» **DOCUMENT EXTRACT**
================================
By Consumers for Quality Care, on April 28, 2021
According to The New York Times, in April 2020, when the pandemic was just beginning, John Druschitz spent five days in a Texas hospital after experiencing a fever and shortness of breath. Doctors suspected coronavirus, but multiple molecular tests came back negative. Druschitz did, however, test positive for antibodies.
The day Druschitz entered the hospital, he was 23 days away from turning 65 and qualifying for Medicare, and had mistakenly terminated his private health plan one month early.
“My whole life I had insurance except this one month when all this happened,” he said.
Doctors found he had an irregular heartbeat and blood clots in both of his lungs. He was sent home on oxygen without a coronavirus diagnosis, which prevented him from gaining access to the COVID-19 Uninsured Program.
Months later, in the fall, Druschitz received a $22,367.81 bill. This was after receiving a 40 percent uninsured discount.
“It shows the insanity of having a health care system where literally the clinical diagnosis determines whether someone is going to get bankrupted,” said Dr. Ashish Jha, dean of the public health school at Brown University.
================================
» **RECORDS SUPPLIED**
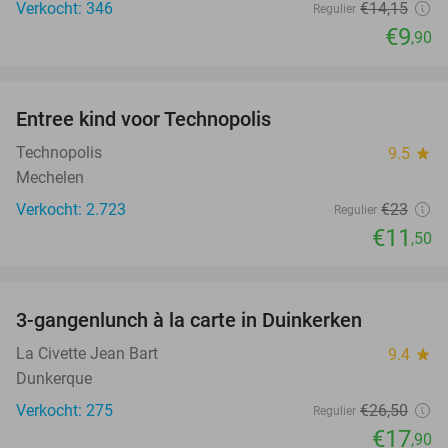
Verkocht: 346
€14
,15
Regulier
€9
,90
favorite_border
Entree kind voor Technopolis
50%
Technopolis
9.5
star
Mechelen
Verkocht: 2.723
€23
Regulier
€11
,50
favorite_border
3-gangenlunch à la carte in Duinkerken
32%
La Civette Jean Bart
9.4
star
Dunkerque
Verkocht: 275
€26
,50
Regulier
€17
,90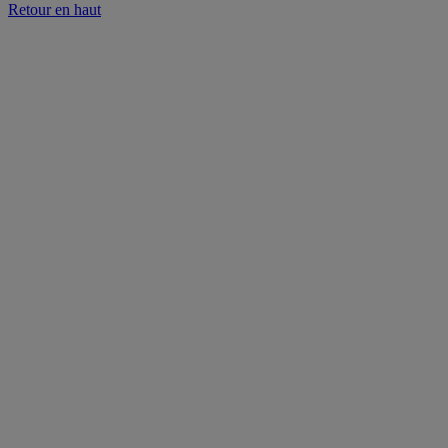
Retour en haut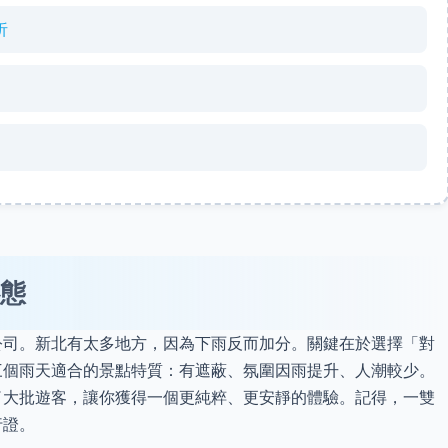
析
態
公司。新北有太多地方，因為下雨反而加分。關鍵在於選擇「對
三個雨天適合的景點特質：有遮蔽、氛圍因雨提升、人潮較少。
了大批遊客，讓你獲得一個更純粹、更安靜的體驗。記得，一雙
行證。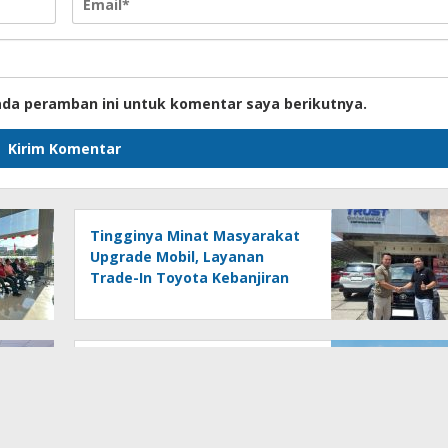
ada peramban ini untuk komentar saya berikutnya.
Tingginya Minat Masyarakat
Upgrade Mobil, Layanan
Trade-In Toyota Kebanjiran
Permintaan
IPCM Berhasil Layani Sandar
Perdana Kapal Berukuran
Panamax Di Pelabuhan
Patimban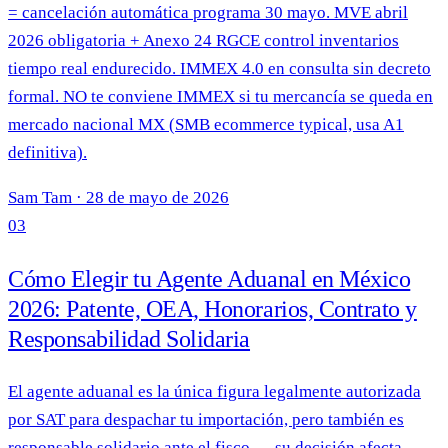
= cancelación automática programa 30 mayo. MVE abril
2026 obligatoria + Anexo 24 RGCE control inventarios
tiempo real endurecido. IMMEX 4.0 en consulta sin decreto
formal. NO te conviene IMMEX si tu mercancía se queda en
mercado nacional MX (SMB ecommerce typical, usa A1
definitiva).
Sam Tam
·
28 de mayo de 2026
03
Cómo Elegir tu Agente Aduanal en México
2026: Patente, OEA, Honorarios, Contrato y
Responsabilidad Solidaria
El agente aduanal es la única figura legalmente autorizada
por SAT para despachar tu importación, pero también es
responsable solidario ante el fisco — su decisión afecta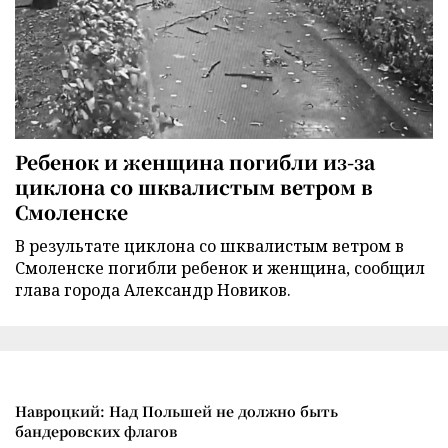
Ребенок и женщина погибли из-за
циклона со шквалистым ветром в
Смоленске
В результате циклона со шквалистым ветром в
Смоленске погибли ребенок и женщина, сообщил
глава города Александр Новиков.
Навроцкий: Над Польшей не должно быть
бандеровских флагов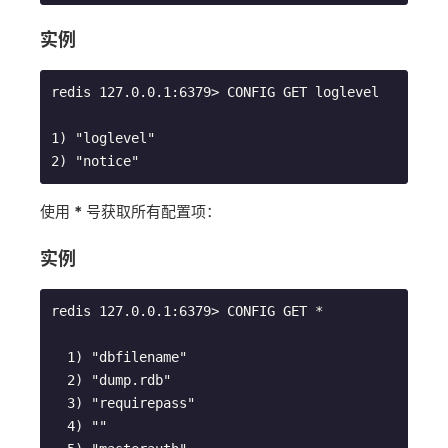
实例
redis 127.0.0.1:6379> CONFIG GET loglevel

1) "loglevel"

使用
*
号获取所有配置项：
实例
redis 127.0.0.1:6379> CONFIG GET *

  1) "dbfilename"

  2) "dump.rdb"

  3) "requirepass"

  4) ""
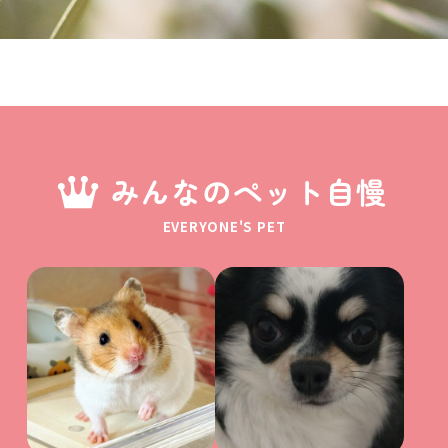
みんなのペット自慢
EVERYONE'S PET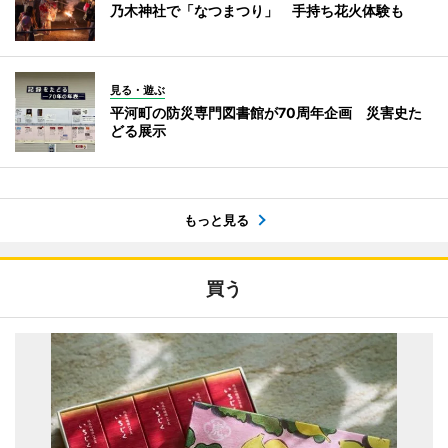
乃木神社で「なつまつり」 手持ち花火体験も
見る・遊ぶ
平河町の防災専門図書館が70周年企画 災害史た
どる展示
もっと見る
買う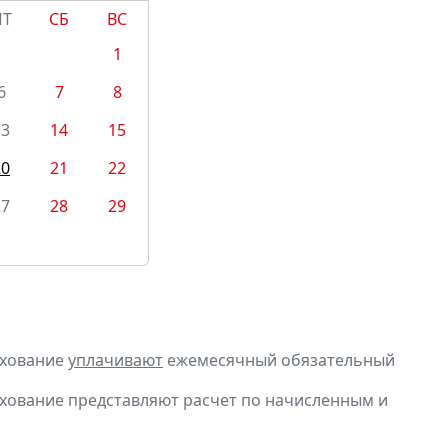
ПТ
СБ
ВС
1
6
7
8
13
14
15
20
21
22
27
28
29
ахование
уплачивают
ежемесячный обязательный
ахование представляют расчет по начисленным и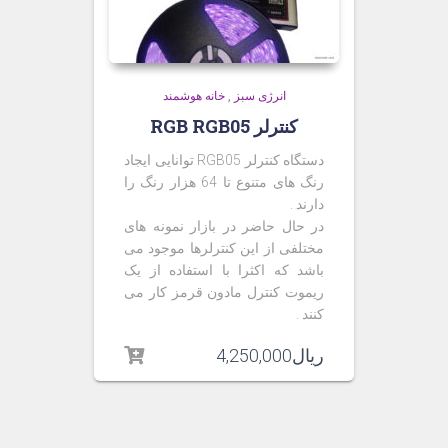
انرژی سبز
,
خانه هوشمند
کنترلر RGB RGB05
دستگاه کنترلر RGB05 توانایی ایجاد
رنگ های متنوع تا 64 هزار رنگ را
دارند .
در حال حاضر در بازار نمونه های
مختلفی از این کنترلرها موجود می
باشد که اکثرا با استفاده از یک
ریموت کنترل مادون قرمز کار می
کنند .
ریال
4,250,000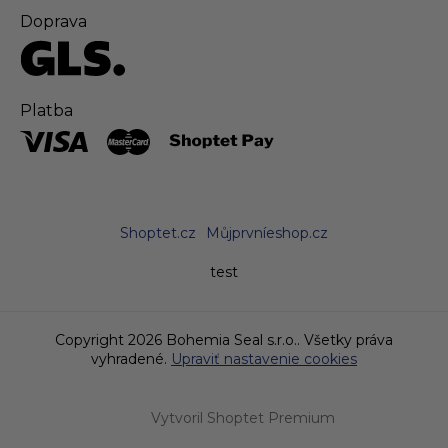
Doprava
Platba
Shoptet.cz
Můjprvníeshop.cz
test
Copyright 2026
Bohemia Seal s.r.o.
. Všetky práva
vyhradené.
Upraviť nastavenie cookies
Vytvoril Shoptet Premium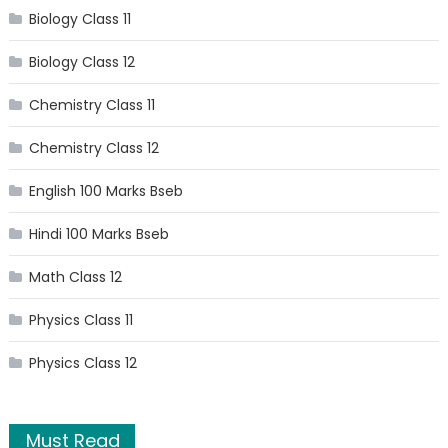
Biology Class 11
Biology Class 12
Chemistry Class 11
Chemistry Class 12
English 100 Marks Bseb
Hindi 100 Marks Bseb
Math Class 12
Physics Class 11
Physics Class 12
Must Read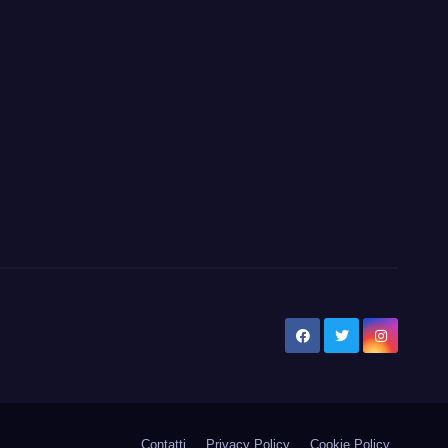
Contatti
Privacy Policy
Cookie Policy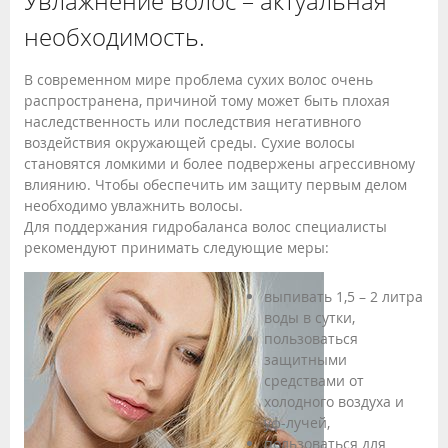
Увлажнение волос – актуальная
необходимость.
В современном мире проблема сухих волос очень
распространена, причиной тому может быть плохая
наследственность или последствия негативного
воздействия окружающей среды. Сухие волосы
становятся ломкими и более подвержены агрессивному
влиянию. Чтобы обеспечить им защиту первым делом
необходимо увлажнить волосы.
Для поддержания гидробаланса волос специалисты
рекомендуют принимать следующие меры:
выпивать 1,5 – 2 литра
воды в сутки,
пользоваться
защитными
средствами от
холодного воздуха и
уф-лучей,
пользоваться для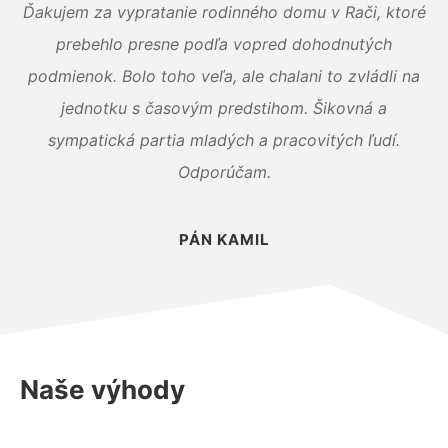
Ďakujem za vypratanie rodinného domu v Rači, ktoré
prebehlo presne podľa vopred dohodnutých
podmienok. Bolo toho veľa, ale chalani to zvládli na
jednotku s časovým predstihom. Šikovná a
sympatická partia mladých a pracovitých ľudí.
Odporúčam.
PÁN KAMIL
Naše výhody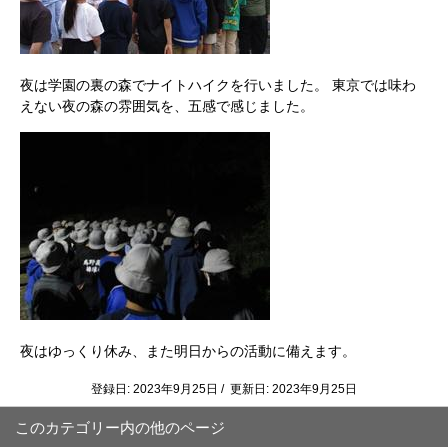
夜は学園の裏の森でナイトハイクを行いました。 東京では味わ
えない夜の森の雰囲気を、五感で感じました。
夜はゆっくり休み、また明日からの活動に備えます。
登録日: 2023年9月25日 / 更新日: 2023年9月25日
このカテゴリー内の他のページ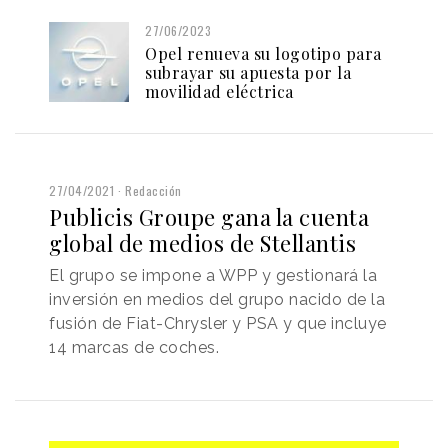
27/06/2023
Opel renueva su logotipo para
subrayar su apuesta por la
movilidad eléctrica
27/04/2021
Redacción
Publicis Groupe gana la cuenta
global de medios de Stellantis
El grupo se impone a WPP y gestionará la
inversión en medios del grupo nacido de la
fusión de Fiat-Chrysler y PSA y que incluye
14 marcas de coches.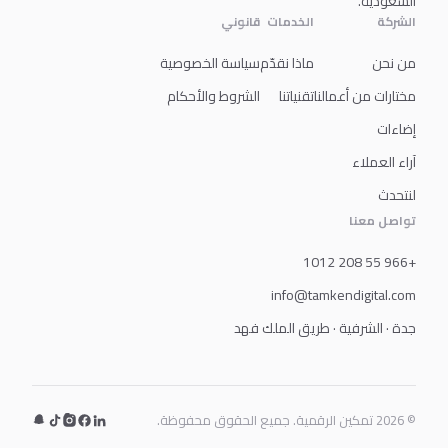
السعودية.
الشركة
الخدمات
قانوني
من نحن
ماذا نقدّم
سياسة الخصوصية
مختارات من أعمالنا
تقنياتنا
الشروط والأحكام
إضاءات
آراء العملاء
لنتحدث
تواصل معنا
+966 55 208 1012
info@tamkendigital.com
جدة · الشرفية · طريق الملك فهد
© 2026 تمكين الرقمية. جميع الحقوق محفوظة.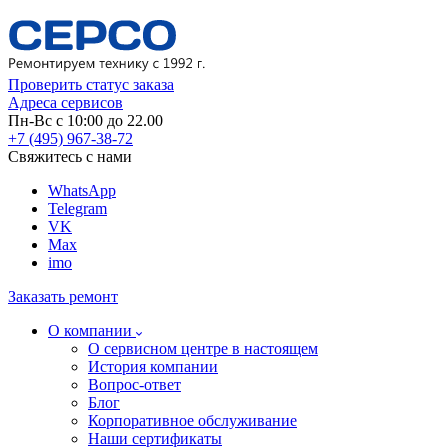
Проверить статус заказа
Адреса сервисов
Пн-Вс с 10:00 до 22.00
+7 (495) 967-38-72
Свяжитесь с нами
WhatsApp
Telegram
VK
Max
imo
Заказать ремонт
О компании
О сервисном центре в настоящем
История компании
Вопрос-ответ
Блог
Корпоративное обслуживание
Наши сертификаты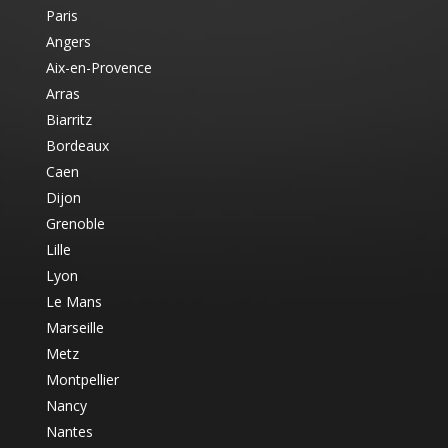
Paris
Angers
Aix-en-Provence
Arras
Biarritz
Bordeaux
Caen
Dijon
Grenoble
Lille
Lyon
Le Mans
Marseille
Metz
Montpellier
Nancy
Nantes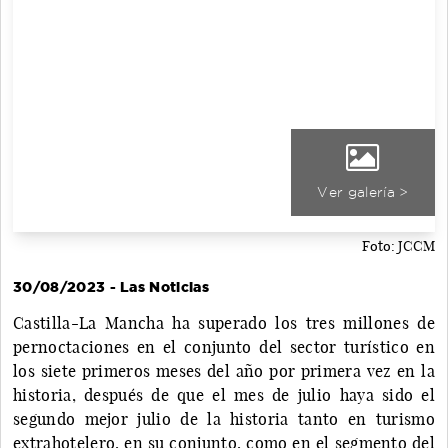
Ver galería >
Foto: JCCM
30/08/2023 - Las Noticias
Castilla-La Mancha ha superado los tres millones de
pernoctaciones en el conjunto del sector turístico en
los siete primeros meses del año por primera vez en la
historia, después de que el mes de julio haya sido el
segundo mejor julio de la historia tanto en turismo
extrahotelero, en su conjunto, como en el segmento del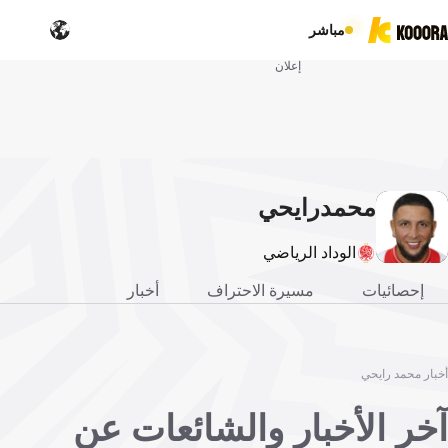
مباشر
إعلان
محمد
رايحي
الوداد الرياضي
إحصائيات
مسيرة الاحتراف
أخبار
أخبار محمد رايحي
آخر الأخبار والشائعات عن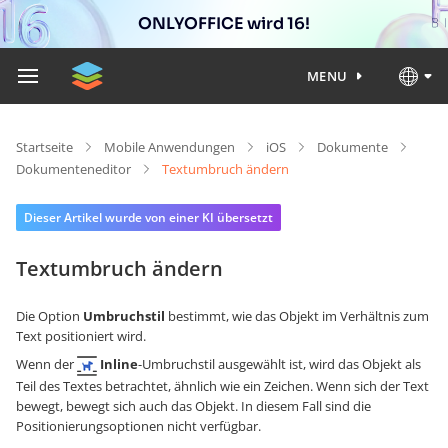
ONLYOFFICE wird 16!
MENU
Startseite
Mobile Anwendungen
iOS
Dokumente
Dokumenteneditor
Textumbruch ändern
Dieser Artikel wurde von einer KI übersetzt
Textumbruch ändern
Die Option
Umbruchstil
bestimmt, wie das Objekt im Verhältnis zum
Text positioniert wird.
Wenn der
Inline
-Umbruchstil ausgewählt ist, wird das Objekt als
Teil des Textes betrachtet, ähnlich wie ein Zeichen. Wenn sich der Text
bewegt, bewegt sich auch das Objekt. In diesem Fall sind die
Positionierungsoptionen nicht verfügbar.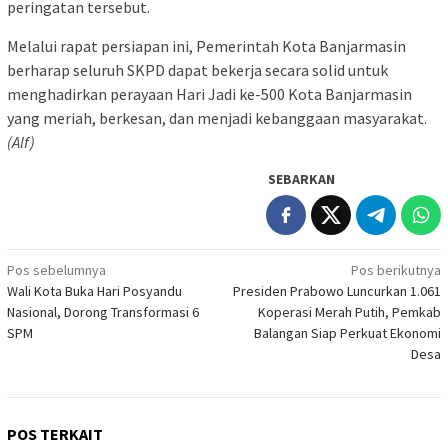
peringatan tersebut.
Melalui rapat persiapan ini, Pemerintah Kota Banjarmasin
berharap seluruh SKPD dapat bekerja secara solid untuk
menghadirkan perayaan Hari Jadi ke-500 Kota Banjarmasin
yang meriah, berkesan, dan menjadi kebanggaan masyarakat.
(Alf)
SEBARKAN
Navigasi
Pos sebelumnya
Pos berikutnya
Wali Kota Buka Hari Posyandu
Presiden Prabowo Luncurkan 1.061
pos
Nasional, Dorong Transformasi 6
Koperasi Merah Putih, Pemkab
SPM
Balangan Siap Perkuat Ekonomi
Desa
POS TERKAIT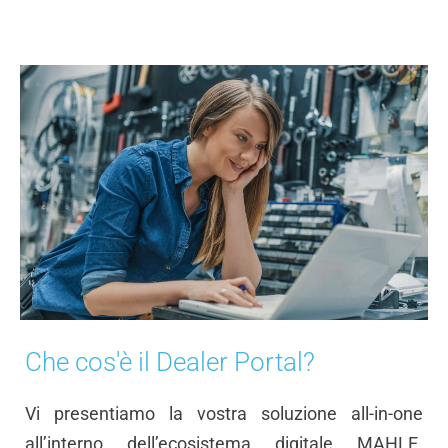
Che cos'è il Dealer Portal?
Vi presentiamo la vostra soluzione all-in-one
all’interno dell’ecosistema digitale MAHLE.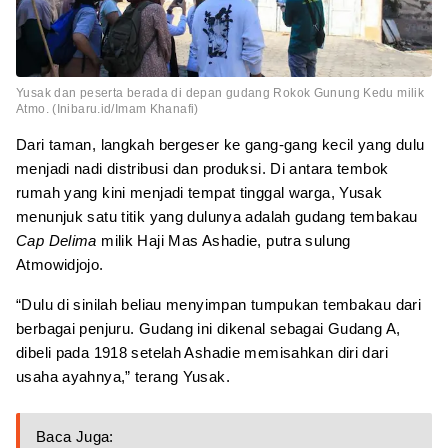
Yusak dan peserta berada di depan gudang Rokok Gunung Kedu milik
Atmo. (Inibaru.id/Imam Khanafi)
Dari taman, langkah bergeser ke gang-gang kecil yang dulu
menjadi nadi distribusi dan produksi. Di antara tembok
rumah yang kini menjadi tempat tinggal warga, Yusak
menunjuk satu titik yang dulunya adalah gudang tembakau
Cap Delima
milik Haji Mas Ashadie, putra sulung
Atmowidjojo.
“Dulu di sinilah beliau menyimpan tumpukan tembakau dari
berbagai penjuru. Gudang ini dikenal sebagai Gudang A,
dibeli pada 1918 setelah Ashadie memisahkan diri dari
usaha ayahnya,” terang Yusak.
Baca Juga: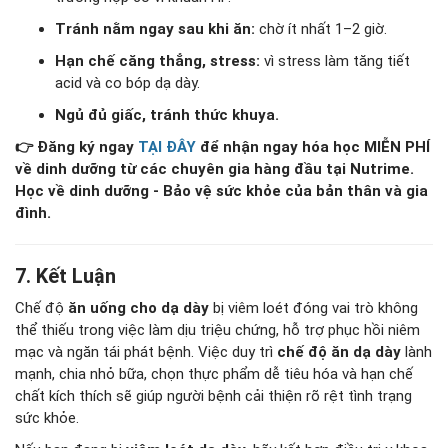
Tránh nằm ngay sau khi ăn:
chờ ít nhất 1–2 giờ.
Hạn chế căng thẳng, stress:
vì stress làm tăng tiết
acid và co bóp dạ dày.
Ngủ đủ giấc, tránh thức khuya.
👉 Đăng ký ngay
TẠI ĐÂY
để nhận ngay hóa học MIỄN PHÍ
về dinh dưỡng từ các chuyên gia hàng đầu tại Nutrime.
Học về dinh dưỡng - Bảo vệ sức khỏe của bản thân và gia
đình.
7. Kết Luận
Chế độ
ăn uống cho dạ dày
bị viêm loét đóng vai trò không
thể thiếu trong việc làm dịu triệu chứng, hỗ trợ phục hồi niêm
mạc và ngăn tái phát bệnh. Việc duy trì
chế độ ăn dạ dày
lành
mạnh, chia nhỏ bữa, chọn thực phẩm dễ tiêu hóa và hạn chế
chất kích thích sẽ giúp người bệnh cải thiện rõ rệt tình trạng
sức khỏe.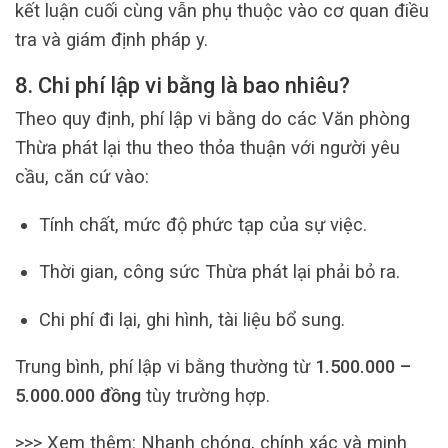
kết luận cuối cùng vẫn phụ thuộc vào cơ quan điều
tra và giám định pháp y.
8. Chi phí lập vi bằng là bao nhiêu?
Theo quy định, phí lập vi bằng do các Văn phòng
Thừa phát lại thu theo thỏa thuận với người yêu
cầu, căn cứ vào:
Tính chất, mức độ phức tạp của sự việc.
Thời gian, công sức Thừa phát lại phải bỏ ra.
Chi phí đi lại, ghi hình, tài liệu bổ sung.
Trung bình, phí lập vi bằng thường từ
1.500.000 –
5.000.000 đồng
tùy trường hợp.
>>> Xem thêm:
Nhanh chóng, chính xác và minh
================================
» **PROBLEM DESCRIPTION**
In the article about John Druschitz's hospital bill, why was he unable to use the COVID-19 Uninsured Program? Rely only on the article for what comes next.

» **OUTPUT BELOW**
He was sent home on oxygen without a coronavirus diagnosis. His multiple molecular tests came back negative even though doctors suspected the virus, and that lack of a diagnosis kept him out of the program.